We’ve already seen normalization before. We need to recognize that words like “Care”, “care”, and “cARe” (along with any other variants) represent the same term. The way to enforce that similarity is to store the term in a standard, normalized form. Stemming and/or lemmatizing give us additional, more sophisticated ways to normalize tokens. In addition to all the terms above being the same up to upper- and lowercase differences, we can recognize they’re an example of a present-tense verb, care. Most search engines treat related tenses or forms like cared and caring as different variants of the same form. In the same way, singular and plural nouns (like “car” and “cars”) should be treated as different variations of the same form. We need a way to normalize our search terms to include this more general idea, and stemming and lemmatization let us do that.
Stemming a search term converts that term into a stem. Any terms that have the same stem are considered equivalent. Lemmatizing a search term converts that term into a lemma. Any terms that have the same lemma are considered equivalent. That’s easy, right?
There are various different algorithms for stemming, and each is called a stemmer. There are various approaches for lemmatizing, and each is called a lemmatizer. The difference between stemmers and lemmatizers is one of philosophy. Lemmatizers are based on linguistic models and follow a process to convert one word into its root word called a lemma. Stemmers are more mechanistic and follow a set of rules for truncating words (removing their endings) to convert them into a root–a stem– that may not necessarily be a word anymore.
The main conceptual difference between stems and lemmas is that a lemma is always a word while a stem may or may not be.
The most widely used stemmer is called the Porter Stemmer, and it has a webpage. It’s been around forever (since the 70s), and its algorithm is described by a set of rules that are successively applied to the word. Each rule, if its criterium is satisfied, reduces the length of a word. After the rules have all been tried, the word has been reduced to its stem. A simple example of a stem is that “cats” becomes “cat” after stemming. In this case, the stemmer can be used to make singular and plural nouns equivalent. Likewise “ponies” becomes “poni” which is not a word. “pony” remains “pony”. This result shows the stemmer is not perfect, and the fact that “pony” documents would not be returned for a “ponies” search is an example of a false negative–a document that should be returned would not be returned. The Porter Stemmer can also return incorrect results, false positives. For example organ and organization both stem to “organ”, and return “organ” documents for “organization” searches or vice versa is incorrect behavior.

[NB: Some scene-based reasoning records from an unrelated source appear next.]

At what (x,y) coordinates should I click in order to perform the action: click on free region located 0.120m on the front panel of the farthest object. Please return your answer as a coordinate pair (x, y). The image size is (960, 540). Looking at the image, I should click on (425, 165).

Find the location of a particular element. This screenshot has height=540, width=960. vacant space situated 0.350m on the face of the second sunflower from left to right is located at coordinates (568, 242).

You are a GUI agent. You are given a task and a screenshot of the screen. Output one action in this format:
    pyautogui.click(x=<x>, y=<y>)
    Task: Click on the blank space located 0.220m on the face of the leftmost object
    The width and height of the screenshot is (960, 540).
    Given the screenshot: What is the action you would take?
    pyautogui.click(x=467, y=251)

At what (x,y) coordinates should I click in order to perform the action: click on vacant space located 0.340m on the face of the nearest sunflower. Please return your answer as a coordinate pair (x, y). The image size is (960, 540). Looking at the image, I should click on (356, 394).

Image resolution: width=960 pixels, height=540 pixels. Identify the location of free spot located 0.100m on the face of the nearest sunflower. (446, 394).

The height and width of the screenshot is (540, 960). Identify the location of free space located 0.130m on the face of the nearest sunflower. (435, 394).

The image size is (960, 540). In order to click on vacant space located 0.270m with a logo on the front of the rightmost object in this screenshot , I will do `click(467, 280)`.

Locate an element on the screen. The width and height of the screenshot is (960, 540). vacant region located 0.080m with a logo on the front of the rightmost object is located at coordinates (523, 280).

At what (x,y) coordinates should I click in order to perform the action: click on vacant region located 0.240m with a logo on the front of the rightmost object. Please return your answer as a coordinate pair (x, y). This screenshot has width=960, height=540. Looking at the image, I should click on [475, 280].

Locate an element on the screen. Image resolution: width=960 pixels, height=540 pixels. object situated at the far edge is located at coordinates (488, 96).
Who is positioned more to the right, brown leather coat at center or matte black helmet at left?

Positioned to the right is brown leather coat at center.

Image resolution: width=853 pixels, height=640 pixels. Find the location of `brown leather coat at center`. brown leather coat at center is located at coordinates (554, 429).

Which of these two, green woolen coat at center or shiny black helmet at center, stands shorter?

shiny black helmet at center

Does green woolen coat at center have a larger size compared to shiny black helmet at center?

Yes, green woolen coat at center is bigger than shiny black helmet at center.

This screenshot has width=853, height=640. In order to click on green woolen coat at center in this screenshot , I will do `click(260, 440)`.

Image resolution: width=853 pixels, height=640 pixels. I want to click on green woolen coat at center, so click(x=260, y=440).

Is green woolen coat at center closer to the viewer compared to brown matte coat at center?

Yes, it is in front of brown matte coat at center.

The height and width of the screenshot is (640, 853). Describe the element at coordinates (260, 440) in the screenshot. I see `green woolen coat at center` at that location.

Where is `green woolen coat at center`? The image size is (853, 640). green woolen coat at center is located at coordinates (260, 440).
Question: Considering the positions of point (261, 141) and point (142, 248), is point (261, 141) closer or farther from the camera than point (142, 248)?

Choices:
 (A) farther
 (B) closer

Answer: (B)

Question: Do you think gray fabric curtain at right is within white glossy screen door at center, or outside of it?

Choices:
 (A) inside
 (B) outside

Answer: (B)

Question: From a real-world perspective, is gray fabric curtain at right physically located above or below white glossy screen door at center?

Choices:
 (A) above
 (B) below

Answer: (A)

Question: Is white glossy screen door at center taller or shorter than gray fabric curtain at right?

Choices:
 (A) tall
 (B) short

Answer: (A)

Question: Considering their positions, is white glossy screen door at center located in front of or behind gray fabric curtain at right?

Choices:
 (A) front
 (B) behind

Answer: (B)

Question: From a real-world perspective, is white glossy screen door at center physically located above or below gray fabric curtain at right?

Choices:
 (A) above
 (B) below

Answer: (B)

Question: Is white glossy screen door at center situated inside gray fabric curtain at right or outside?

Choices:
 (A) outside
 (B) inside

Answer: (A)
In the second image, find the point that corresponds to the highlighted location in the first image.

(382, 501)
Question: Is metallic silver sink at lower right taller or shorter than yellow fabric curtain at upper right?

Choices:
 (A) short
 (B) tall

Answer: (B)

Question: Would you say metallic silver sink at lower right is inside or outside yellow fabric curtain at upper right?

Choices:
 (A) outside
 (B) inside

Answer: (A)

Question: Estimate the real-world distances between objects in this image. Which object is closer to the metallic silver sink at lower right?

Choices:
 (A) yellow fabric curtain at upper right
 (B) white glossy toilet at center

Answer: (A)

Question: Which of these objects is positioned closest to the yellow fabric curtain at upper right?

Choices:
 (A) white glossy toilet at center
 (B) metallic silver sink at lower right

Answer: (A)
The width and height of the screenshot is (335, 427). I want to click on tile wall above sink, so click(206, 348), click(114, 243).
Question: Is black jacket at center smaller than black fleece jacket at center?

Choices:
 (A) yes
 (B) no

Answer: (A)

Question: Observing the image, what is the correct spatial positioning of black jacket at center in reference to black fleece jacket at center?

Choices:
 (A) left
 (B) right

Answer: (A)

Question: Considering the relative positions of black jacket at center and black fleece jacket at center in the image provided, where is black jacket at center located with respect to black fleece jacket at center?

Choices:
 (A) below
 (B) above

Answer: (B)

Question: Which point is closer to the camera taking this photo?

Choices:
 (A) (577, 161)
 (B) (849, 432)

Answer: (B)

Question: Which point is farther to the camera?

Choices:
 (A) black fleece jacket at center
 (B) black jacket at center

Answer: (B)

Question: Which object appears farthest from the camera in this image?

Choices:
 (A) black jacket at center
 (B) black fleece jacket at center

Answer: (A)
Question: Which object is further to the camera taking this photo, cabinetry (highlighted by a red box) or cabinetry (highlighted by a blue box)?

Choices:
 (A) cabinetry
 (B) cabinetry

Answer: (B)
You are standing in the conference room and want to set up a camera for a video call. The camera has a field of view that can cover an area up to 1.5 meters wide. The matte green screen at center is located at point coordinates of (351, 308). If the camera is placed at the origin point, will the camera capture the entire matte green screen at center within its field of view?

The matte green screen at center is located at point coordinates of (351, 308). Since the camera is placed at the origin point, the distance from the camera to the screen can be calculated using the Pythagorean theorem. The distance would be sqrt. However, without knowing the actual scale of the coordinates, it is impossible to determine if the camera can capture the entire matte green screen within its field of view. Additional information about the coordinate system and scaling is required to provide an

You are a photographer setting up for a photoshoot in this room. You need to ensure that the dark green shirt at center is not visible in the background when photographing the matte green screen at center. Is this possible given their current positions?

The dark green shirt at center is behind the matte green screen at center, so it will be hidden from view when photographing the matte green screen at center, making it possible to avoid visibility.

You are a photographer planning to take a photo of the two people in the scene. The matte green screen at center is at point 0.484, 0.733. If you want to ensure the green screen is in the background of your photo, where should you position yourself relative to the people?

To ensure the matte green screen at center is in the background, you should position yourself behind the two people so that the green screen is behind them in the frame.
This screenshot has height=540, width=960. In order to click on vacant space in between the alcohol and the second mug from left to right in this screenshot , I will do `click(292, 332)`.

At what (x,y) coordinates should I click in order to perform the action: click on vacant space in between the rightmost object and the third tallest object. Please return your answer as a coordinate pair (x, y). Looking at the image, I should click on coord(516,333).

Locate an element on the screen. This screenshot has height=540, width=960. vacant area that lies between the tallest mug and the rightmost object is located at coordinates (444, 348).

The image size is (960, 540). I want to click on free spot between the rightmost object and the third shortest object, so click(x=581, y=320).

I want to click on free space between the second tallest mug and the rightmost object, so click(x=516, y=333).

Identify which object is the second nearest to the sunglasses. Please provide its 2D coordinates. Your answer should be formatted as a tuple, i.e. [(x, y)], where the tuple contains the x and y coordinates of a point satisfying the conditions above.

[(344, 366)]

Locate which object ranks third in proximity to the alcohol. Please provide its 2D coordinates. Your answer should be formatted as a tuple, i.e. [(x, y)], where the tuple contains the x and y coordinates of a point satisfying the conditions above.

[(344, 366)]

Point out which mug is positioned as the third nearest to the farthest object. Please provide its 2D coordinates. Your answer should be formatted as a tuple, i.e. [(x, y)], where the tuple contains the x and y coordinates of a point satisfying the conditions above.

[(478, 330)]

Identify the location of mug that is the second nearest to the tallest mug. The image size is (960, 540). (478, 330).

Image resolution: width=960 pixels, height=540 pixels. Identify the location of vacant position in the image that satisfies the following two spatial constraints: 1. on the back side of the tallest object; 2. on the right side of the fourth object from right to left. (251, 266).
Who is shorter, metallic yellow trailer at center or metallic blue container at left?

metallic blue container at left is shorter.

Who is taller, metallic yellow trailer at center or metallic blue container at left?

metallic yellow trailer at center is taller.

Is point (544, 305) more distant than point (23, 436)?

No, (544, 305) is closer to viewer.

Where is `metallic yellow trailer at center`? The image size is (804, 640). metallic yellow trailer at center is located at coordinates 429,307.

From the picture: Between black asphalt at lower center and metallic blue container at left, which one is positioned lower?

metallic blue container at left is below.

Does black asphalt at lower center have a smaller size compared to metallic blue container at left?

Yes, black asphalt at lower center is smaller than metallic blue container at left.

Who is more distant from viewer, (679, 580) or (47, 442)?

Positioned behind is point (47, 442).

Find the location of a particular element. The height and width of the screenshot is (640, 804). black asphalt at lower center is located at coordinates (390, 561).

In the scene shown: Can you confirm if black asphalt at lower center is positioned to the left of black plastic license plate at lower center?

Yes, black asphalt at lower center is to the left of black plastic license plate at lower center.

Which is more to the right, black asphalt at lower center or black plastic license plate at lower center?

The most widely-used lemmatizer is the Wordnet lemmatizer. It’s process is not as straightforward to describe as the Porter Stemmer above.
Converting a word into its stem or lemma is straightforward using NLTK. The stemmers NLTK provides all work the same and provide a .stem() method that takes a word as its argument and returns a stem.
import nltk term = "programmer" stemmer = nltk.PorterStemmer() print(stemmer.stem(term)) # prints "programm"
The lemmatizers are similar, providing a lemmatize() method, but the method takes an additional parameter where one is able to specify the part of speech (noun or verb) that the word is. This dependence on grammar illustrates how lemmatizers have a deeper linguistic connection than stemmers do.
import nltk term = "feet" lemmatizer = nltk.WordNetLemmatizer() lemma = lemmatizer.lemmatize(term) # lemma is 'foot' term = "processed" lemma = lemmatizer.lemmatize(term) # lemma is still 'processed' lemma = lemmatizer.lemmatize(term, 'v') # lemma is now 'process'
This “feature” of lemmatization gives us a recipe for lemmatizing a word whether or not we know its part of speech:
import nltk lemmatizer = nltk.WordNetLemmatizer() def to_lemma(term): global lemmatizer lemma = lemmatizer.lemmatize(term) if lemma == term: lemma = lemmatizer.lemmatize(term, 'v') # double-check return lemma
Construct Once – Use Repeatedly
It’s important to note that we only construct a new lemmatizer once yet may use it repeatedly to convert terms to lemmas. We would take the same approach with a stemmer. They can be expensive to construct because of the data they initialize, so it doesn’t make sense to construct them repeatedly if we plan to use it repeatedly. Construct them once somewhere in your code before calling them elsewhere. In the lemmatization example above, it’s constructed as a global variable and used within the function. We saw earlier that this was not such a good approach, but it’s better than repeated construction. For the next topic, classes, we’ll see a better way to do this by making the stemmer or lemmatizer be part of a class; an object (instance of the class) will have access to it.